K-12 Students Get Hands-On Civics Lesson With Mock Election
More than 245,000 K-12 students got a hands-on lesson in civic duty this year through a partnership between UCF’s Lou Frey Institute and Kids Voting USA.
The students were spread out across 28 school districts that hosted mock elections this year using a ballot that reflected all the statewide races. The ballot was editable so that schools could include local races like school board or county commission. While limited in scale, students flipped the results of Tuesday’s election and sent Andrew Gillum to the governor’s mansions. While the real Senate race could be heading to a recount, students had no trouble selecting Bill Nelson over Rick Scott.
While the ballots don’t contribute to the real result, the value of mock elections is high, said Chris Spinale, Action Civics coordinator at the Florida Joint Center for Citizenship.
“Any time you’re able to model a civic experience, it sticks with the kids,” Spinale said. “By providing them the opportunity to participate in a mock election … students have shown a greater proclivity to engage in the real thing.”

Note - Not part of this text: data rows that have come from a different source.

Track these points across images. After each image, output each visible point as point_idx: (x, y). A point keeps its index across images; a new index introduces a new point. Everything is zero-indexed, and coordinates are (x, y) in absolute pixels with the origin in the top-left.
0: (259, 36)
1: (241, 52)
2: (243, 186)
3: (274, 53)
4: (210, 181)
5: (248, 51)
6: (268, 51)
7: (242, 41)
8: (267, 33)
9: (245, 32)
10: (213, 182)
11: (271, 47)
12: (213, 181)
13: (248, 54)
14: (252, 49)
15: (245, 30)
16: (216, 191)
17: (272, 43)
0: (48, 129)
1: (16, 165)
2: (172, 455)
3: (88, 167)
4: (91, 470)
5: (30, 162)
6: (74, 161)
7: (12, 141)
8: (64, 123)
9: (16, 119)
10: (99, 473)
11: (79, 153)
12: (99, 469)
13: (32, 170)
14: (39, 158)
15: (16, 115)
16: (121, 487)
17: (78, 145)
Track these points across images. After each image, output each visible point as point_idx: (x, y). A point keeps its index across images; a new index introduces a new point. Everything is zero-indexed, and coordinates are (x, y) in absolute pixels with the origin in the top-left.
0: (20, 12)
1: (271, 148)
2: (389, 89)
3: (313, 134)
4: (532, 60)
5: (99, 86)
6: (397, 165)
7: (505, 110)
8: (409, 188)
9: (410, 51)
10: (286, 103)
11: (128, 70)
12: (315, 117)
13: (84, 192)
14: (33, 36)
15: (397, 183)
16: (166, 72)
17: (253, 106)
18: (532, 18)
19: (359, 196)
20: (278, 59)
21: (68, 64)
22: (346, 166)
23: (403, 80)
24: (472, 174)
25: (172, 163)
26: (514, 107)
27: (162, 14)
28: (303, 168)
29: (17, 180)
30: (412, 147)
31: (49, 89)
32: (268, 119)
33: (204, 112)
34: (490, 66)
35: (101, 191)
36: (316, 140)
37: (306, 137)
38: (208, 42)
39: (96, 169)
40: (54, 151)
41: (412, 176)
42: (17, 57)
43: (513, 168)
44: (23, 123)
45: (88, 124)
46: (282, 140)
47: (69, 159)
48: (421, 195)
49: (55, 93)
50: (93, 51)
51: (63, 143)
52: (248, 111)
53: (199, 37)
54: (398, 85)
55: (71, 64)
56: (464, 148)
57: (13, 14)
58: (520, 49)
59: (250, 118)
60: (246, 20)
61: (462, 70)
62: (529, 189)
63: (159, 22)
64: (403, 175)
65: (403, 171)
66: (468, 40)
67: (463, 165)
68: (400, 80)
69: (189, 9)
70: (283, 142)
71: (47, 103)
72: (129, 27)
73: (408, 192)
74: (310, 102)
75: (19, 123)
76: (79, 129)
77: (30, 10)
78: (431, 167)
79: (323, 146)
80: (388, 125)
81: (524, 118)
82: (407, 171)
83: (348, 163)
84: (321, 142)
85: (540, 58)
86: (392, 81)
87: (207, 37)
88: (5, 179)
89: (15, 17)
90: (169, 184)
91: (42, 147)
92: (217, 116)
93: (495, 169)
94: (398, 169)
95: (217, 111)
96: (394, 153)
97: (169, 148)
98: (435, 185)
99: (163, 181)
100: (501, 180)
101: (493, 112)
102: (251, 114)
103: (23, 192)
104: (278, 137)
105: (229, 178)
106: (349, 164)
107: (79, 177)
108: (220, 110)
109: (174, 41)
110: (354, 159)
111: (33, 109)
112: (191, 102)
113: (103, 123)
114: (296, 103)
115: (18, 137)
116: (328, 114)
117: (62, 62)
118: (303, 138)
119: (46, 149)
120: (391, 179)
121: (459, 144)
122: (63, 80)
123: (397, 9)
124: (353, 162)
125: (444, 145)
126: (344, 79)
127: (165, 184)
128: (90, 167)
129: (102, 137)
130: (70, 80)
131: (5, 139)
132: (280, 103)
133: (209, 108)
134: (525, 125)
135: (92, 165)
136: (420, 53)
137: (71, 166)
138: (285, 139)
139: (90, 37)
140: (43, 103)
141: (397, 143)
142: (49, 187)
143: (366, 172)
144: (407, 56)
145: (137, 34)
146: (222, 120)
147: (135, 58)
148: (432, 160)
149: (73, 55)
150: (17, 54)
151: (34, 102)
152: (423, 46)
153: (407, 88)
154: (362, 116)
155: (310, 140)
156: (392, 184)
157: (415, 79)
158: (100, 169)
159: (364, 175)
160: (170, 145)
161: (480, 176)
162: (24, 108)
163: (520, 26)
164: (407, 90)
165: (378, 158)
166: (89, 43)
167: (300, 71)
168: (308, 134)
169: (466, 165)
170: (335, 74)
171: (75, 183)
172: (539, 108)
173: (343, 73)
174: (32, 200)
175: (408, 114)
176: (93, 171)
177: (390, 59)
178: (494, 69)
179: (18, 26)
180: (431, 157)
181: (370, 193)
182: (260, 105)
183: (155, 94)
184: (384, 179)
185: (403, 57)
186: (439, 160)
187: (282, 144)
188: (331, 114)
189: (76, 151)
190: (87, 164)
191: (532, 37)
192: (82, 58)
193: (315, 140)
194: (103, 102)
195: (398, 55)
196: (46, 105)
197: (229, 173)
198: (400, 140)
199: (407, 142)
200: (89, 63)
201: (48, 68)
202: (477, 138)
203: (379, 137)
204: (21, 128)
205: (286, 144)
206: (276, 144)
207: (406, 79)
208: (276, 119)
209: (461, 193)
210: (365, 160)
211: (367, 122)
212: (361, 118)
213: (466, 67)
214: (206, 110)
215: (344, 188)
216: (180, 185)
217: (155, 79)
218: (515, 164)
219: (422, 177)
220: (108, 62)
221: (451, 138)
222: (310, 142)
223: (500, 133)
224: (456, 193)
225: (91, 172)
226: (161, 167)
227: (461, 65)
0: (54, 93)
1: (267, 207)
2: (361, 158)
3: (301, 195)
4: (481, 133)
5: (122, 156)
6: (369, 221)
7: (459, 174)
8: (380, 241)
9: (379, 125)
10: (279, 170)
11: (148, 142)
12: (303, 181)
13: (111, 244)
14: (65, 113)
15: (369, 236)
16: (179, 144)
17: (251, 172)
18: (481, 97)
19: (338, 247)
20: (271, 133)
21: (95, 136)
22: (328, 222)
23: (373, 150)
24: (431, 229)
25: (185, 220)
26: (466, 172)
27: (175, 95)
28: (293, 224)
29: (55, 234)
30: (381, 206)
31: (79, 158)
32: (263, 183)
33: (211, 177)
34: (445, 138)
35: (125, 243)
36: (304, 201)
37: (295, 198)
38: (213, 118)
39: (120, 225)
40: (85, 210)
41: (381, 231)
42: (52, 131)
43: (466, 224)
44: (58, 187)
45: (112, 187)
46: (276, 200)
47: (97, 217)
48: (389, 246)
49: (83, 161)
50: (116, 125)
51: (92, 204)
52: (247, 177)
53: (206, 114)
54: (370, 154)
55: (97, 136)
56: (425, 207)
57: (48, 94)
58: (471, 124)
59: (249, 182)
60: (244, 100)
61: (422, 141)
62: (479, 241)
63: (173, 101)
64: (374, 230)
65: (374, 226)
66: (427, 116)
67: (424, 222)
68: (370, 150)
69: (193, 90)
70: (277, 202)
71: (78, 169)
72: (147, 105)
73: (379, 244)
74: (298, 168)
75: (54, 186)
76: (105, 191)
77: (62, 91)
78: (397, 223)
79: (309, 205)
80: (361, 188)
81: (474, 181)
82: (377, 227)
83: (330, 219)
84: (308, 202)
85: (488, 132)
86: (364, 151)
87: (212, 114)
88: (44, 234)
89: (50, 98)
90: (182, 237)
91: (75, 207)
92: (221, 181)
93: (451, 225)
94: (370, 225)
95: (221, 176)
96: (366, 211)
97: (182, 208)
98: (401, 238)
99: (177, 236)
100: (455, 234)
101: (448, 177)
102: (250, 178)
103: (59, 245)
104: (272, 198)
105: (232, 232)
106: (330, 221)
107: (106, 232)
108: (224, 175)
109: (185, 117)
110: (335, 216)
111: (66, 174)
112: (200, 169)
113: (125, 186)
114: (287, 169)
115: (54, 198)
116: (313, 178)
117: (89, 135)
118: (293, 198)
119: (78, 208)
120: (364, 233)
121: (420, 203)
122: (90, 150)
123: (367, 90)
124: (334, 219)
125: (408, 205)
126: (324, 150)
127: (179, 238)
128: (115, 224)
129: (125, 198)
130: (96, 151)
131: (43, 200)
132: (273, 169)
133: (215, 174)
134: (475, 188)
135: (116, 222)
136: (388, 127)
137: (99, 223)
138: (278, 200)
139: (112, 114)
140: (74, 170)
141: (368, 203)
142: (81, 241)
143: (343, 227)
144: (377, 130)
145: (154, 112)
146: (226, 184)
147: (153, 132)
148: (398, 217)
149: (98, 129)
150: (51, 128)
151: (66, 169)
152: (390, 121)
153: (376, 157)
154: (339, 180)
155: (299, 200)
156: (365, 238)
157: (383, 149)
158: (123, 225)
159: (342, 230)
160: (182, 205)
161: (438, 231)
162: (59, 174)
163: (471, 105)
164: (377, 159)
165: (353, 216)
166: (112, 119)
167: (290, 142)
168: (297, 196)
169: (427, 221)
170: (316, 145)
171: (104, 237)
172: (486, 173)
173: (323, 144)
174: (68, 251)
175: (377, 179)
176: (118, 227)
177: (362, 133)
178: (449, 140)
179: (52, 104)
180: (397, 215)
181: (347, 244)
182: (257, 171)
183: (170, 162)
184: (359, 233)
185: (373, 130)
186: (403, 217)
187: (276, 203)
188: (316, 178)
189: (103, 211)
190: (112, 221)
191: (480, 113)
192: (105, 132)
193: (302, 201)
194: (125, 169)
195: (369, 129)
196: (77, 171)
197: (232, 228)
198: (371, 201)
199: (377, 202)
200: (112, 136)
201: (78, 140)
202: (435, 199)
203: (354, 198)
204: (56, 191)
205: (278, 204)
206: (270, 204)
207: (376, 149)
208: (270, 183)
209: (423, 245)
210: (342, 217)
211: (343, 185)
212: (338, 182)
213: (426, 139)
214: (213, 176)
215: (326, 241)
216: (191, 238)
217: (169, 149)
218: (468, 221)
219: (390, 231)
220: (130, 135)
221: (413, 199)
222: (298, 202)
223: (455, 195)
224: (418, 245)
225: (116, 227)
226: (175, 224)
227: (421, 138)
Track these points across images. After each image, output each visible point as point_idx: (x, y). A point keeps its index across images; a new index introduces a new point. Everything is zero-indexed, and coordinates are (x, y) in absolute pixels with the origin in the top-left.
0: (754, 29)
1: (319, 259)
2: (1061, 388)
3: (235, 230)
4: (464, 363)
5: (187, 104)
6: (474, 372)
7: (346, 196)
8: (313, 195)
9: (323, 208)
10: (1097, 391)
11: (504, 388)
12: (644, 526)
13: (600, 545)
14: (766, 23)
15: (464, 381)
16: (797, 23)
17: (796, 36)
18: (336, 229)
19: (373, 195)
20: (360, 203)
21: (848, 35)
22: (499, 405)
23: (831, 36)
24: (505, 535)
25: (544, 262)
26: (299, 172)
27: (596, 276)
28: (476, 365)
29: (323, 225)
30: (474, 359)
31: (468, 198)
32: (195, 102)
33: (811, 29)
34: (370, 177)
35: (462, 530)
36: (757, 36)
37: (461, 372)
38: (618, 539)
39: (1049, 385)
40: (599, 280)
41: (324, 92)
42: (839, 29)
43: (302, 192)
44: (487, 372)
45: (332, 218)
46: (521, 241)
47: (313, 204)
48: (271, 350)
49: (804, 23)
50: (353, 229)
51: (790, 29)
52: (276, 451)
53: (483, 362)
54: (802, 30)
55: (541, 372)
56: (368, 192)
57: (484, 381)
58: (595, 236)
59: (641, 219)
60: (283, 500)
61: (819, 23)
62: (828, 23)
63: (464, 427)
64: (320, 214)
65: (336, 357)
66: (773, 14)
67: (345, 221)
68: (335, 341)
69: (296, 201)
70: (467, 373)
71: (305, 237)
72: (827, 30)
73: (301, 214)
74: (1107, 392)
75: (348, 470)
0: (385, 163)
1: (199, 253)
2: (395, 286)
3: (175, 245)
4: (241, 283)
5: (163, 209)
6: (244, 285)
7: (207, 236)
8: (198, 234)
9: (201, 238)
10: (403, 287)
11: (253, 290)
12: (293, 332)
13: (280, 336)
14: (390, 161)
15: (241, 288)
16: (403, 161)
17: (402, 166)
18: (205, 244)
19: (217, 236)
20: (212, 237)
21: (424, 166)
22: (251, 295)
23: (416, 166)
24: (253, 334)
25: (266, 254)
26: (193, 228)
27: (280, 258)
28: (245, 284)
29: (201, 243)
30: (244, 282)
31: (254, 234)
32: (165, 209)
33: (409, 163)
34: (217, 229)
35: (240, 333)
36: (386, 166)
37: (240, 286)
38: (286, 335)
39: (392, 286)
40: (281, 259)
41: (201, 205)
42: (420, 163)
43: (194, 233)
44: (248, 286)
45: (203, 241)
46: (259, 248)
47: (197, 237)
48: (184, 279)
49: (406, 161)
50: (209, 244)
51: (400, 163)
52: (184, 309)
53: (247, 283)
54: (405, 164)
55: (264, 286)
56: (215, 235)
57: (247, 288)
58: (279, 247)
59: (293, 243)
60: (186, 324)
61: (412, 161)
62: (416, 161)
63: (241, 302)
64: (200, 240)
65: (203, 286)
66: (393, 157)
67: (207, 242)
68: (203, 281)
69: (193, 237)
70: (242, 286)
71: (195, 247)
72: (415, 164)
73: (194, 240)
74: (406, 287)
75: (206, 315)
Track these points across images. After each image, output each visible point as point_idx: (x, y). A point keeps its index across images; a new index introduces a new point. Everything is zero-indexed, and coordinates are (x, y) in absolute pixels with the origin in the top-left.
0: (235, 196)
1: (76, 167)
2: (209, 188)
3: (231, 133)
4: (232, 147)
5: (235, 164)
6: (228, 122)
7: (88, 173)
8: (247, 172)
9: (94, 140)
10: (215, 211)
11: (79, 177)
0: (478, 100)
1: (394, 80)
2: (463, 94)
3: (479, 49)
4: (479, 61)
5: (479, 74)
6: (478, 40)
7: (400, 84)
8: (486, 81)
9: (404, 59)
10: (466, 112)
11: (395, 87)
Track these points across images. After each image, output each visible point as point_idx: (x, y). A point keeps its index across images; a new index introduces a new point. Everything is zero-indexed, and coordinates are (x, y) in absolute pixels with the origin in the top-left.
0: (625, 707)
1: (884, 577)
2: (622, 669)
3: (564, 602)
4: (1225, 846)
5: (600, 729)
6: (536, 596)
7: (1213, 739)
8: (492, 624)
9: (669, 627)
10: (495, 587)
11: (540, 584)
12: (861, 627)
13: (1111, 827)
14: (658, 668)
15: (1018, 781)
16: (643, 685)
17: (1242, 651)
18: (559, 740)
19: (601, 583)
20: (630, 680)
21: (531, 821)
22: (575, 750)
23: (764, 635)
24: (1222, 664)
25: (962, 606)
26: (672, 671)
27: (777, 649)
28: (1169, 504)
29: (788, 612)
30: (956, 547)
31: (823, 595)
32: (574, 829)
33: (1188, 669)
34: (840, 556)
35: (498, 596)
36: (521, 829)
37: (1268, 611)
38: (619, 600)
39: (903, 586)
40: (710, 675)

The mock election ballots are created soon after their official counterparts and distributed to schools across the state. Each school has a unique identifying number, so students can see the day after the election where their vote fits into the bigger picture. That sense of community is another shared experience with real voting, Spinale explains.
“When the student understands their voice can make a difference, it starts to affect real change,” Spinale said. “They start to understand their role in the process.”
Doug Dobson, Ph.D., is director of the Lou Frey Institute, which advocates and educates for the development of civic and political skills. Voting is at the heart of American representative democracy, he said, and the mock elections allow students to “develop habits of citizenship that will stay with them throughout their lives.”
Spinale echoes his thoughts on citizenship.
“Right now you can look at our students as citizen apprentices. When students better understand what it means to be a citizen, then we have a more effective society,” Spinale said.
Kerstin Hamann, Ph.D., a Pegasus Professor and chair of the Political Science Department, added: “This experience is invaluable as it enhances young people’s understanding of democracy and prepares them as future voters.”